▶ _Work item A_
According to the puzzle thread, what technique is recommended for larger NxN arrays?
▶ _Work item B_
Copy the part of the puzzle thread between "Not clear on" and "of all sides.", inclusive, substituting "least common multiple" for "LCM".

▶ _Text_

------------------------------------------------

I am able to solve the puzzle and answer is

3 2 10
4 0 6
5 12 1

Not clear on how to make it work programmatically ? Will it applicable to all the inputs?

The below points will helpful in writing program
1) Finding LCM of the given numbers to find the multiple of all sides.
2) Deciding on 2 diagonal corner numbers and deciding the other two diagonals
3) Adjusting the remaining 4 numbers in the middle places.

Use simulated annealing for larger NxN arrays.

Enumerate all possibilities and check, whatever the conditions. Simplest for such small problems.

Logic:
-Take 4 elements from given array for all combination out of 8 elements and assume these 4 elements are the 4 corner of 3X3 mattrix
[4 picked elements will represent in 2D mattrix as follows:]
[a[0][0] , a[0][2], a[2][0], a[2][2]]

-Now take rest of the 4 elements from array and check all the combination so that multiplication of all the phases will be equal
[rest of 4 elements will checked for below mentioned position]
[a[0][1], a[1][0], a[2][1], a[1][2]]

-Now we got 4 phases with equal multiplication
a[0][0] * a[0][1] * a[0][2] ==
a[2][0] * a[2][1] * a[2][2] ==
a[0][0] * a[1][0] * a[2][0] ==
a[2][0] * a[2][1] * a[2][2] ==

-Now find the minimum sum phase and rotate mattrix in any direction until we get minimum sum phase at desired position

-And then we can perform left phase to right phase exchange or top phase to bottom phase exchange to get desired mattrix

exploring all permutations was easier for this. I wrote this in python and using the numpy library:

import numpy as np

class matrixPuzzle:
    def __init__(self, arr):
        self.arr = arr
        self.matrix = np.zeros(shape=(3,3))

------------------------------------------------

(Saved data entries)
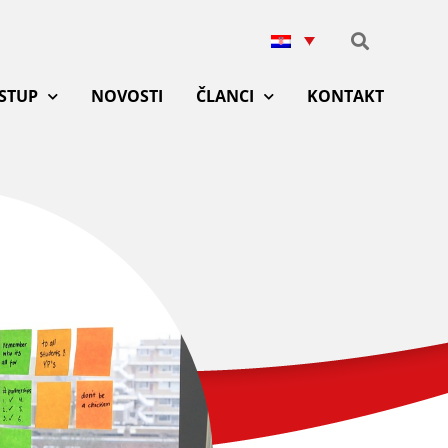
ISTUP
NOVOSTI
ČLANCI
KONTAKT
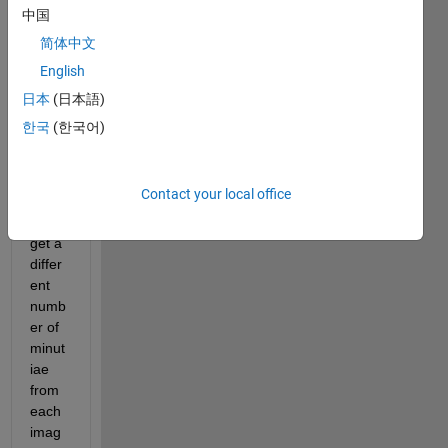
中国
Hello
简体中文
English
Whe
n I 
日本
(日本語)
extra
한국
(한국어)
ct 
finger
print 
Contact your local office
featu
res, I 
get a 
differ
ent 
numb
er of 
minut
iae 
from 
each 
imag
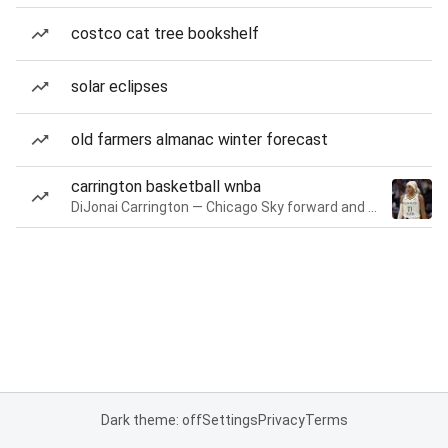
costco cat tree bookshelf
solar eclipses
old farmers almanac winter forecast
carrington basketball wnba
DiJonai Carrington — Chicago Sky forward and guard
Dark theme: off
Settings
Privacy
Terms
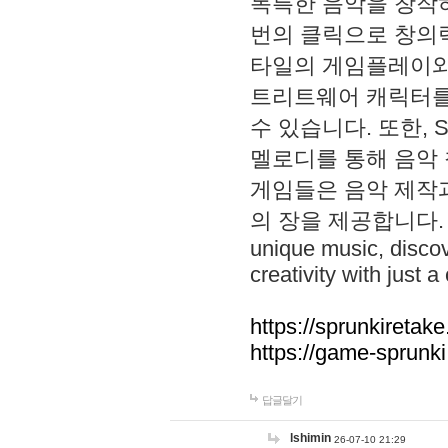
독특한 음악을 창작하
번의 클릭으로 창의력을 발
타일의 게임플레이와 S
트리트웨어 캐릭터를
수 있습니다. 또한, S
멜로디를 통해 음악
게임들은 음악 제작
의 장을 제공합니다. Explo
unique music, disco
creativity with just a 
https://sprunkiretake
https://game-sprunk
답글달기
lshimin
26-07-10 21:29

------------------------------------------------

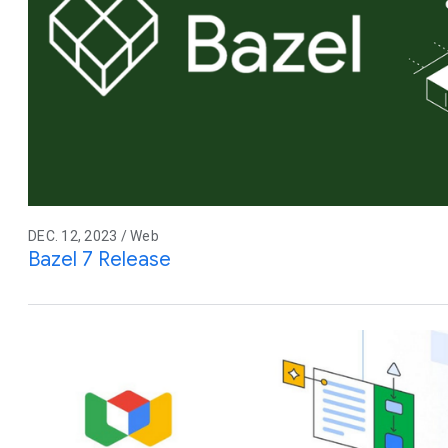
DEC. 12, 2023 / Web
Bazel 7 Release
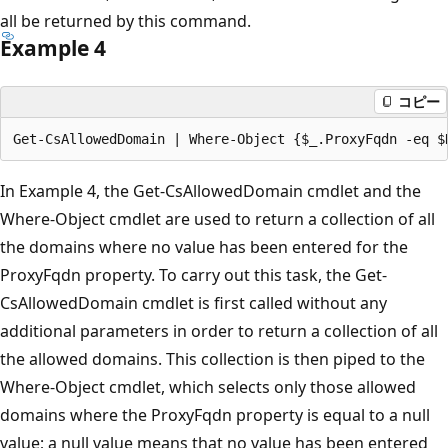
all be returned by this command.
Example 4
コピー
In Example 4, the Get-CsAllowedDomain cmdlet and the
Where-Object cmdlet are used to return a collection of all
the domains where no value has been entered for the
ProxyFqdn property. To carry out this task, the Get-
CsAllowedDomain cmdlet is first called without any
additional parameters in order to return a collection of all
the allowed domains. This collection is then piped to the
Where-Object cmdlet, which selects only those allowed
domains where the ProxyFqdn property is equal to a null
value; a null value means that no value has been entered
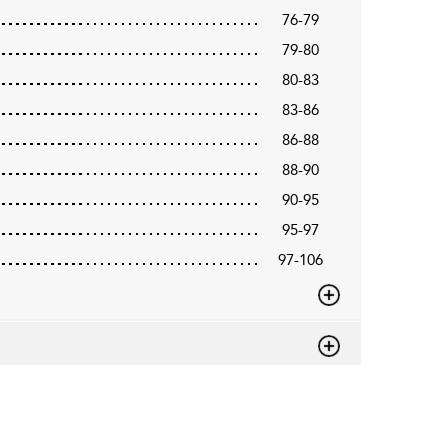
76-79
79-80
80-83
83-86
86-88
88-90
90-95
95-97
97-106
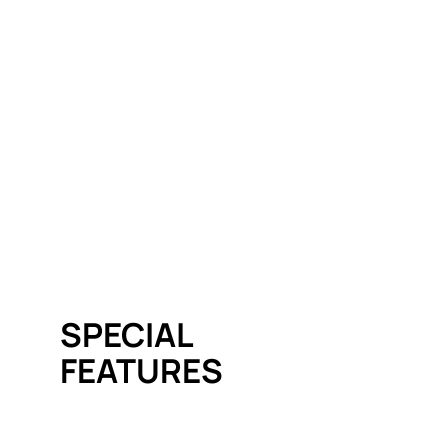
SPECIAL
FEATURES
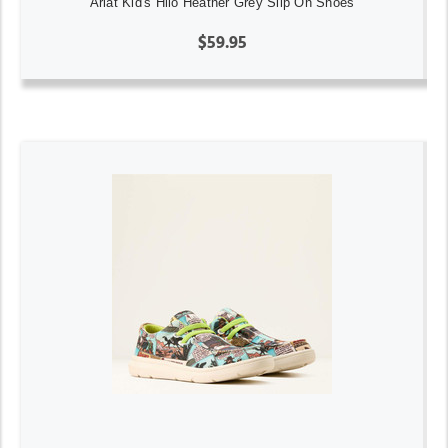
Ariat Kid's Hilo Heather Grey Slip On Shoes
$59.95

------------------------------------------------

▶ _Exercise solution A_
Simulated annealing.

▶ _Exercise solution B_
Not clear on how to make it work programmatically ? Will it applicable to all the inputs?

The below points will helpful in writing program
1) Finding least common multiple of the given numbers to find the multiple of all sides.